Lots of great suspense! I read this in 2 days last weekend with convenient thunderstorms and all! This is my second Mildred Davis and I liked it just as well as the first I read. Will be looking for all the rest of her novels too! Check out previous post I did on another book by her HERE and HERE is a nice bibliography of her work with synopsis.

‘She has a gift for embedding terror into the harmless ordinariness of mid-century suburbia, yet without distorting the essential nature of that world. And her special genius is to transport the reader into the very consciousness of her protagonist. To read a Mildred Davis novel is to live someone else’s life for a couple of hours.’   ~Richard K. Aylesworth

So true! Do yourself a favor and find a Mildred Davis and curl up in comfy chair and enjoy!

Peggy Ann

Mildred Davis, ‘They Buried A Man’

Kerrie at Mysteries in Paradise hosts the Crime Fiction Alphabet each week. This week we’re halfway through with the letter M and I’m highlighting Mildred B. Davis…

‘The fatal poisoning had happened more than twenty years before…

Now the best loved man in Little Forks was dead, victim of a cruel and senseless automobile accident.

“Could it be a case of belated justice?” the doctor wondered to his wife. And the town’s new young newspaper editor began to do some wondering of his own. What had the dead man, Selwyn Buoman, really been like? Was this upright man guilty of an old murder nobody wanted to talk about?

Being a good newspaperman, Gunnard Kerr went deeper and deeper into the life of Selwyn Buoman, and at last he found the extraordinary solution to a murder – and to the character of an unusual man.’

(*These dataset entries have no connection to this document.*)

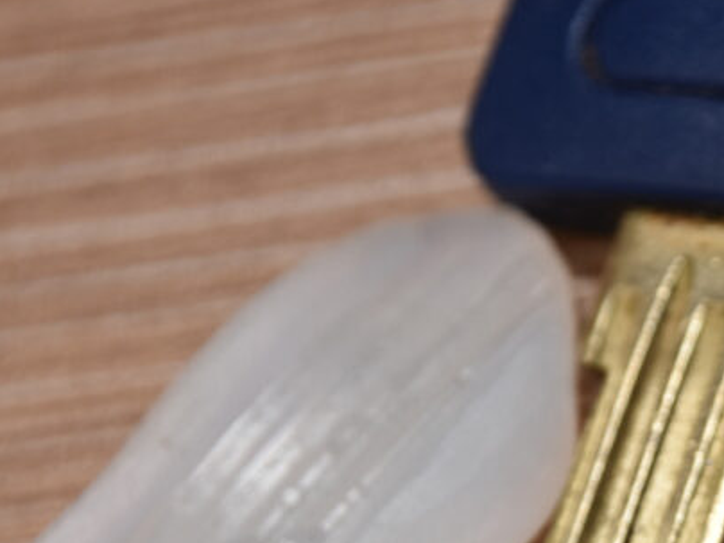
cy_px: 533
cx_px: 685
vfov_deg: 2.2
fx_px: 14143
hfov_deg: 2.9
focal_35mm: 676
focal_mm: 185
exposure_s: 1/1000
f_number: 8
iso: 560
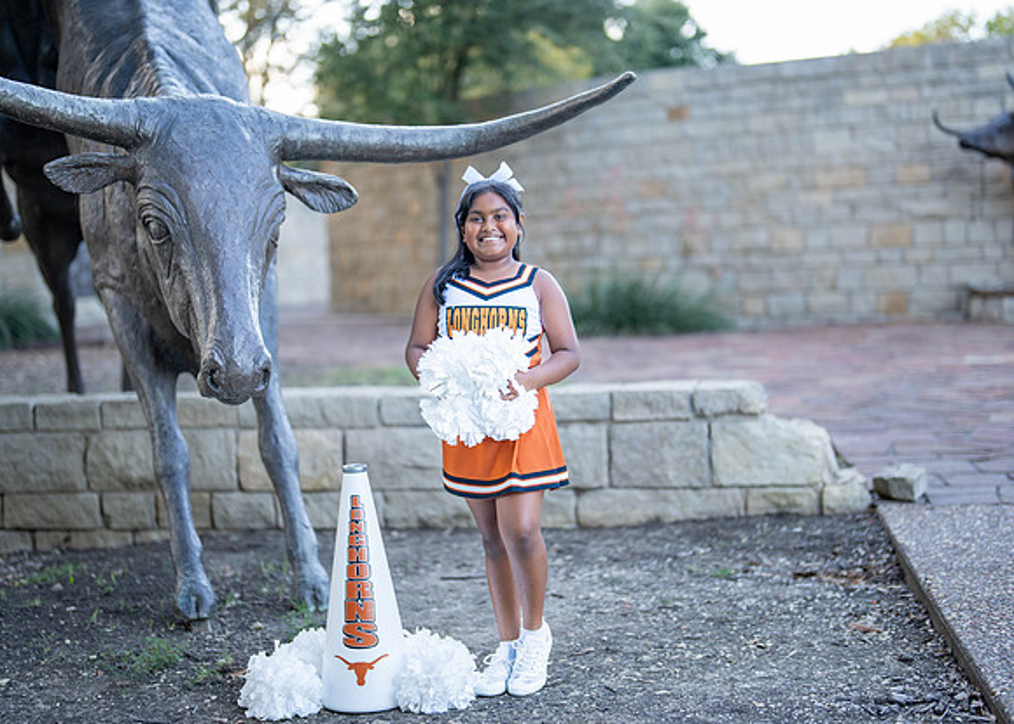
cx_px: 489
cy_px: 359
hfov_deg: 33.5
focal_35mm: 59
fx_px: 1686
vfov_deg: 24.2
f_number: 1.2
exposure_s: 1/1000
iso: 250
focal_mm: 50
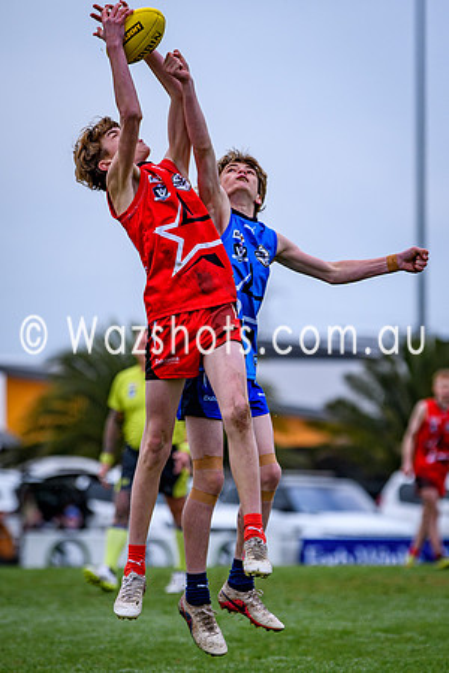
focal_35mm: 367
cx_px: 322
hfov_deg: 3.7
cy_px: 340
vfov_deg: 5.6
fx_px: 6873
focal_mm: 160
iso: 100
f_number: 2.8
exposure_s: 1/1600
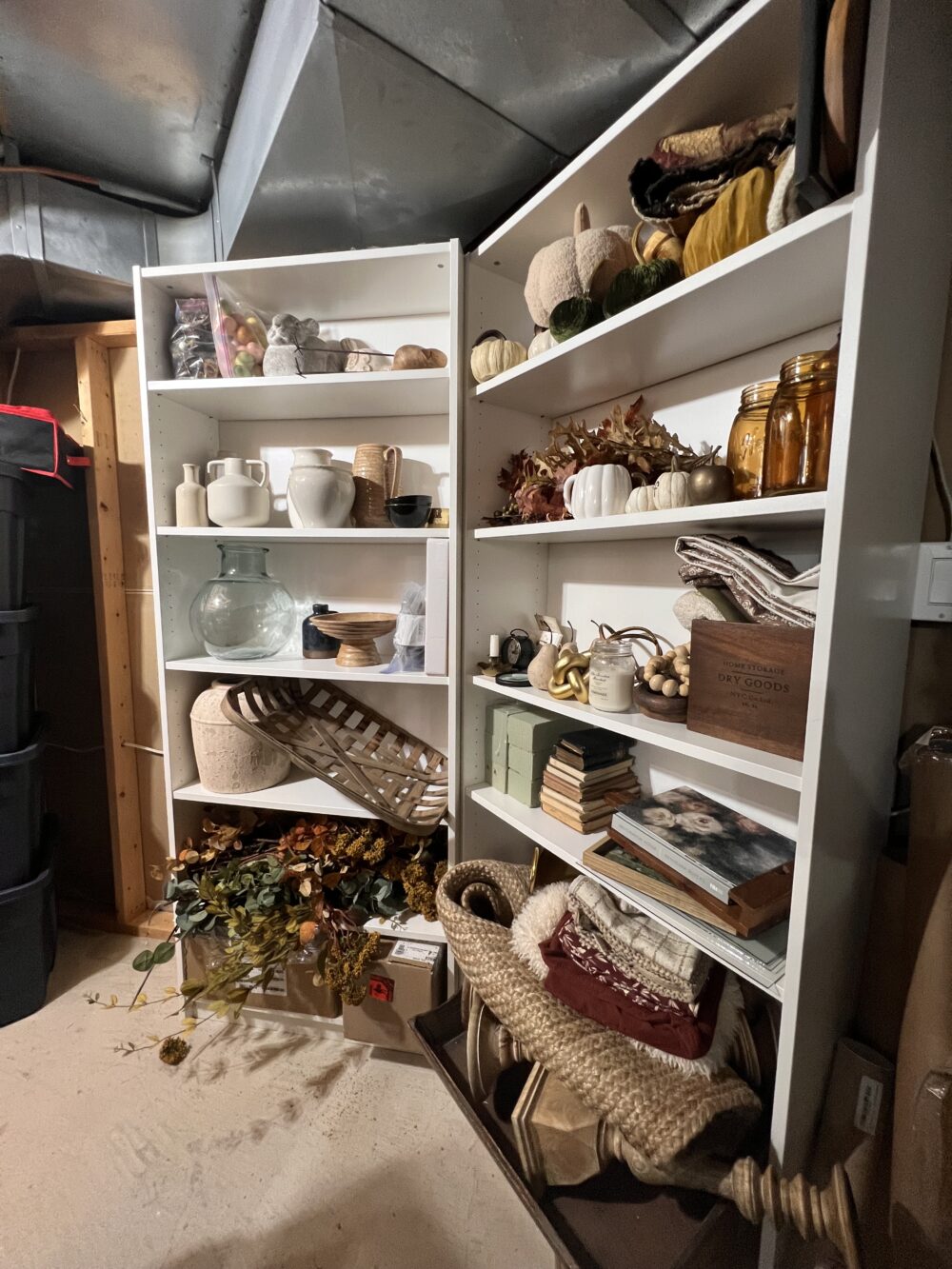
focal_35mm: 13
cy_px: 634
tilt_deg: -6.1
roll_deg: +0.1
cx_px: 476
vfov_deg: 106.2
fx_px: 477
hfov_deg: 89.9
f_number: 1.8
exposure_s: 1/60
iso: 320
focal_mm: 1.57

I thoroughly enjoyed this mystery! I HAD to get to the end to see who did it. Ms. Davis used multiple narrators to tell the story. Chapters titled as to whom was telling their side of the story-Story Continued by Minnie Caldecott… It was fun getting to know the characters this way. Like an actress sliding into a role, Ms. Davis slid into character as she wrote each chapter. I enjoyed the small town atmosphere and relationships. I liked the characters. Even the not so lovely or nice ones you found yourself understanding and wanting them to grow and become better people. It was interesting in seeing how the secrets and character of one man effected the whole community and changed the course of all the residents lives. I highly recommend this book. I am on the look out now for her first book, ‘ The Room Upstairs’.

Quotes from the book:

‘they buried a man a year ago. A man Little Forks knew and loved for nearly half a century. A man who ….. They buried a man a year ago, but they couldn’t bury all the threads with which he was tied to the people he left behind.’

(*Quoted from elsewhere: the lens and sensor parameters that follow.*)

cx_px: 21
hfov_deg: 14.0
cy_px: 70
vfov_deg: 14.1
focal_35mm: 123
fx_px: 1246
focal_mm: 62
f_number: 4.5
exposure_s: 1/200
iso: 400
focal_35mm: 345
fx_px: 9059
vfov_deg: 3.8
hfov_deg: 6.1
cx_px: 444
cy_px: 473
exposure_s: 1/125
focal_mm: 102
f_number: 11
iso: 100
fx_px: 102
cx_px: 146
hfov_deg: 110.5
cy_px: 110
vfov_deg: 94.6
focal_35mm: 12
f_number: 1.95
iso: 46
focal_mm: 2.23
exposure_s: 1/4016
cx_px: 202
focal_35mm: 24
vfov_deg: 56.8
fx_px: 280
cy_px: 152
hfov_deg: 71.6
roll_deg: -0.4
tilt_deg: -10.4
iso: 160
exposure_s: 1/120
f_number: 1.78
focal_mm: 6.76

‘Bert and I weren’t superstitious. We knew there was nothing in the plaster of the walls or the wood of the floor to make our Una unhappy because she lived In a room where there’d been so much misery 24 years ago. Just as there was nothing in the plaster and the wood of the dining room to make it haunted because a man fell dead there with a bellyful of poison 22 years ago. What happened in these rooms and between these walls long ago wasn’t in them any more. Even Bert’s and my happiness wasn’t in them. They were just walls and rooms, and the misery and happiness was only in the people who walked in them.’

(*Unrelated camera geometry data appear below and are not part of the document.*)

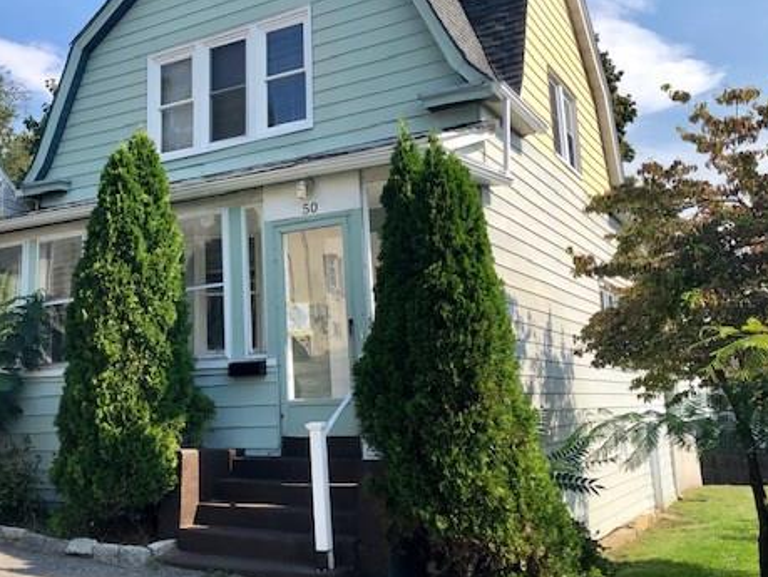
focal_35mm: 39
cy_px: 261
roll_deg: +2.5
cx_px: 254
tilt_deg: +10.2
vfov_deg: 36.8
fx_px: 866
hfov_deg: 47.0
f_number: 1.8
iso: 20
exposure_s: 1/1473
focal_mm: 3.99
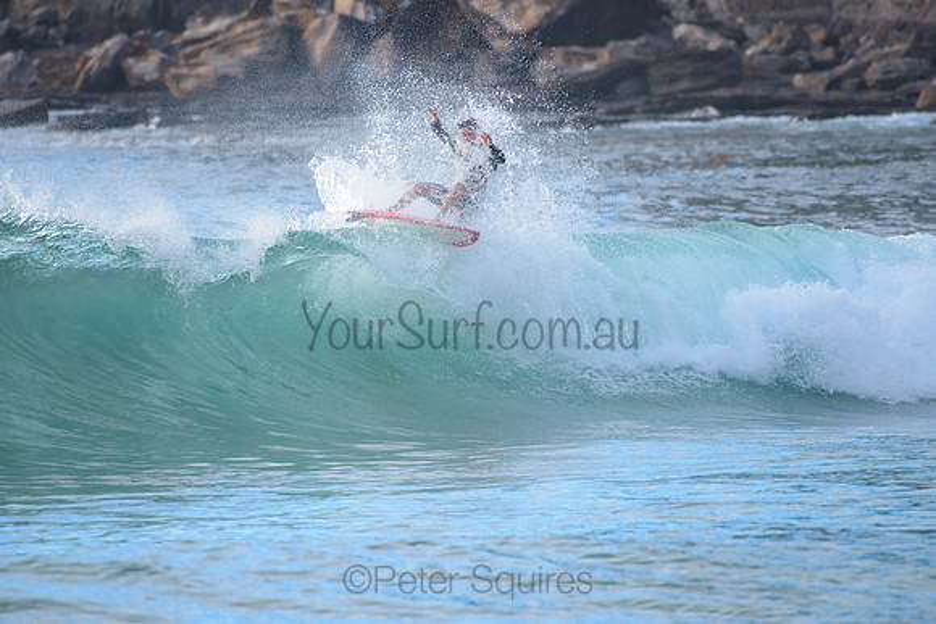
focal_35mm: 613
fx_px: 15951
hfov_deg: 3.4
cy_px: 296
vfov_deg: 2.2
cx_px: 442
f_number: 5.6
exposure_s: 1/2000
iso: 1400
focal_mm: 500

You can check out more about Mildred @ Mildred Davis Mystery Bookroom

1948 – The Room Upstairs (Edgar Award for Best First Novel, presented by the Mystery Writers of America)
1953 – They Buried a Man
1954 – Suicide Hour (a novella) click on the link to download a free copy!
1955 – The Dark Place
1964 – The Voice on the Telephone
1966 – The Sound of Insects
1967 – Strange Corner
1967 – Walk Into Yesterday (aka Nightmare of Murder)
1969 – The Third Half
1971 – Three Minutes to Midnight
1974 – The Invisible Boarder
1975 – Tell Them What’s-Her-Name Called
1977 – Scorpion
1977 – Lucifer Land (co-authored w/Katherine Davis)
2006 – Murder in Maine: The Avenging of Nevah Wright (co-authored w/Katherine Roome)
2007 – Murder in Maine: The Fly Man Murders
2008 – Murder in Maine: The Butterfly Effect

This book also counts toward my Vintage Mystery Challenge over at Bev’s My Readers Block.